Ozzie got into all the California State University campuses he had applied to. The Stanford rejection was followed by two more — from Princeton and MIT.
When news of the college cheating scandal broke, with stories of wealthy parents allegedly paying bribes to inflate their children’s SAT scores and buy their way into top universities, Ozzie and his mother worried that his hard work might not be enough to get him where he wanted to be.
But he got into UC San Diego, Cal Poly San Luis Obispo, Fordham and UC Santa Barbara, and then he got good news from one of his dream schools — UCLA.
“I was overjoyed,” Ozzie said.
And all of his acceptances came with even more good news.
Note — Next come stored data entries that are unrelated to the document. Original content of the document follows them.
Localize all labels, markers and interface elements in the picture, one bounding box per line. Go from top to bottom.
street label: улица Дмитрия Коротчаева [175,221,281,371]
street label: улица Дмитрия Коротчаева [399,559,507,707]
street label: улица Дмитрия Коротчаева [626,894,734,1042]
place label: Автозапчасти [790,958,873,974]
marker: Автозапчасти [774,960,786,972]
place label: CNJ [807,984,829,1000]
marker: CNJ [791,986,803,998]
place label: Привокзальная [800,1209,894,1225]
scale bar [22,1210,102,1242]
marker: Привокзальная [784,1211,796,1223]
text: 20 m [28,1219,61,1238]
He was offered full-ride scholarships.
But before making any decisions, Ozzie wanted to hear back from UC Berkeley and two Ivy League schools — Dartmouth and Harvard. And he wanted to do more research into which school would offer the best possible combination of computer science and liberal arts.
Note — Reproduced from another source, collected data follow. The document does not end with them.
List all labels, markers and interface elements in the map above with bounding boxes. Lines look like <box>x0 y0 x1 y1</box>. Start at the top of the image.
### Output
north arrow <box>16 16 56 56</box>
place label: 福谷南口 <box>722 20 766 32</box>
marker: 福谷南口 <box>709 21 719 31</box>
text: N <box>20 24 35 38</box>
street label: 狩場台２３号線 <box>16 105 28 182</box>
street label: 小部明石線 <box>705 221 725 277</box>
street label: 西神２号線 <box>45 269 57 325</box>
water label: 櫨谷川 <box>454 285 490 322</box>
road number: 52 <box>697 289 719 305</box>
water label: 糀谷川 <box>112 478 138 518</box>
At 3:30 p.m. on March 28, he went to his counselor’s office. The moment had arrived to go online and check the latest application results. With Kantack watching — and, she says, praying — he checked UC Berkeley first.
“It says ‘congratulations,’ and I see all this confetti on the screen, and I started screaming, ‘Let’s go!’ ” said Ozzie, who hugged Kantack.
They were both too nervous to check Harvard and Dartmouth. Ozzie said he paced Kantack’s office, thinking back on the difficult time away from his family, on his aunt’s generosity in hosting him at her apartment, on all the hours of study and community service. He was content with the good news he’d already gotten, he thought. His hard work had already paid off.
Still, his hand was shaking as he logged on to see the Harvard decision.
“I tried to move the cursor, I finally hit it, and all I see is ‘congratulations’ in bold, and I just go nuts. I stand up, I start screaming, and I believe I’ve never screamed that loud.”
Next up, Dartmouth.
His first call was to his mother, who got legal entry to the U.S. a year ago after years of waiting for the paperwork to come through. Her husband is still waiting for approval.
“I started screaming at the bus stop,” Eva Vazquez said. “I wanted to run, but I had to get to work. I was crying on the bus and people were looking at me like, ‘What’s going on with this lady?’ ”
It would be a couple more weeks before Ozzie decided to go to Harvard, but his mother seemed to know where he was headed the day he called.
Vazquez was still crying so hard when she got to work, her boss thought she was distraught. She explained what happened, then took her post at a cash register. The store security guard saw her, still crying, and asked what happened.
“I said, ‘Do you really want to know? My son got into Harvard.’ And the customers started clapping.”